— Start SELECTION —

Even before his uncle's death, Calvin had doubts about whether the Senators could survive in Washington. Not only was Griffith Stadium the smallest stadium in the majors, but the surrounding neighborhood had already gone to seed. At the 1956 World Series, Griffith, not even a year into his tenure as the Senators' president and majority owner, began preliminary talks with Los Angeles city and county officials about a potential transfer to the West Coast. Brooklyn Dodgers' owner Walter O'Malley, learning of Griffith's interest and thwarted by New York City officials in his plans to replace his decaying ballpark, Ebbets Field, soon supplanted Griffith as Los Angeles' prime target. The Senators also attracted other suitors: The Washington Post reported in the autumn of 1956 that the club's board of directors had received (and rejected) feelers from San Francisco, Louisville — and Minneapolis. The Senators still owned their home ballpark, but Washington was considering building a new, publicly financed facility in a location Griffith disliked, saying it was too far from the team's traditional fan base in the District's northwest suburbs. Under the plan, Griffith's main tenants, the Washington Redskins of the National Football League, would abandon Griffith Stadium for the new District of Columbia Stadium (which they did upon its completion in the fall of 1961). While the new facility was intended for the Senators as well, Griffith and the District could not agree on rental terms.

By this time, it was an open secret that the Senators were a candidate for relocation. Like his uncle before him, Griffith had no income apart from the Senators. However, American League owners were reluctant to antagonize the United States Congress (and jeopardize baseball's exemption from antitrust laws) by moving the Senators out of town without a suitable succession plan. Indeed, Griffith himself publicly testified that he intended to keep the Senators in the capital as long as he could make ends meet.

Even then, however Griffith had begun to seriously discuss moving his club to the Twin Cities of Minneapolis–Saint Paul in September 1959, but talks stalled. The area's hole card was Metropolitan Stadium in Bloomington, roughly halfway between Minneapolis and St. Paul. While it had opened in 1956 for the Triple-A Minneapolis Millers, its real purpose was to attract a major league team to the Twin Cities. It had been built to major league specifications, and could easily be doubled in size to 40,000 seats in order to accommodate a major league team. Griffith had initially been skeptical of moving the Senators there because of Minnesota's harsh winters, but was sold on the area when the Senators played an exhibition against the Philadelphia Phillies shortly after the 1958 Major League Baseball All-Star Game. Years later, he offered another reason for moving to the state: "I’ll tell you why we came to Minnesota, it was when I found out you only had 15,000 blacks here. Black people don’t go to ball games, but they’ll fill up a rassling ring and put up such a chant it’ll scare you to death. It’s unbelievable. We came here because you’ve got good, hard-working, white people here.”

— End SELECTION —

_GIVEN INSTRUCTION:_ Write out the passage on the Senators' possible move verbatim, everything from "By this time, it" down to "make ends meet.".

— Start ENTRIES SUPPLIED —

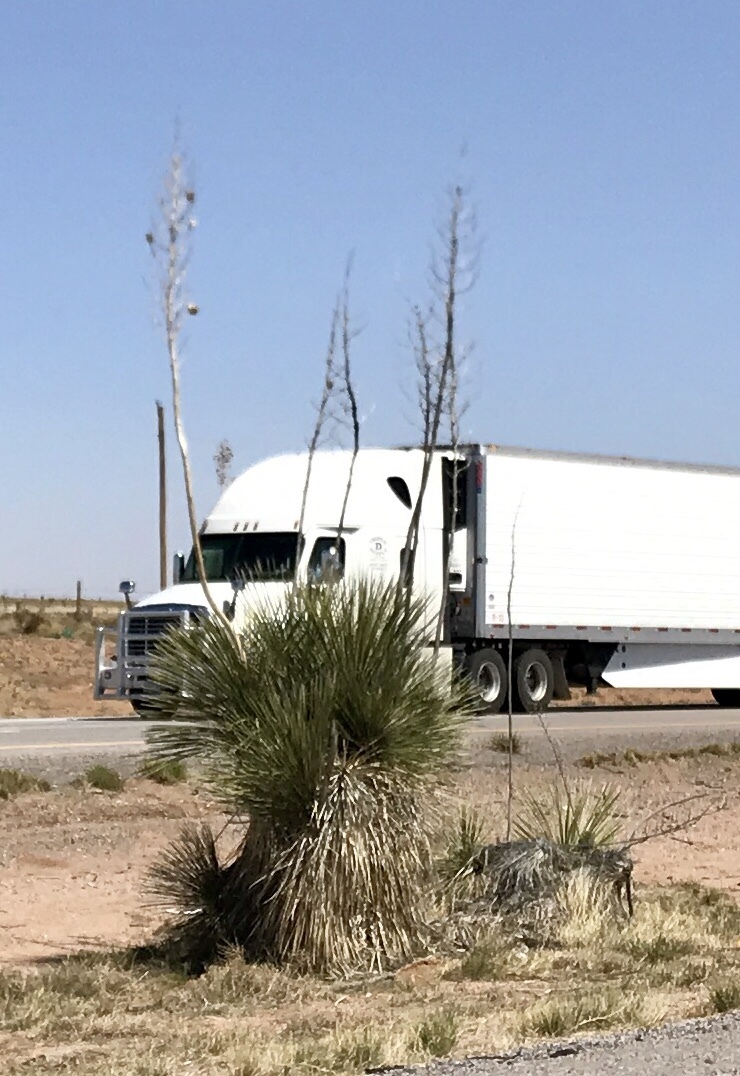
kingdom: Plantae
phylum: Tracheophyta
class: Liliopsida
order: Asparagales
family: Asparagaceae
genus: Yucca
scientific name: Yucca elata
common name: Palmella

— End ENTRIES SUPPLIED —

_ANSWER TO THE EXERCISE:_
By this time, it was an open secret that the Senators were a candidate for relocation. Like his uncle before him, Griffith had no income apart from the Senators. However, American League owners were reluctant to antagonize the United States Congress (and jeopardize baseball's exemption from antitrust laws) by moving the Senators out of town without a suitable succession plan. Indeed, Griffith himself publicly testified that he intended to keep the Senators in the capital as long as he could make ends meet.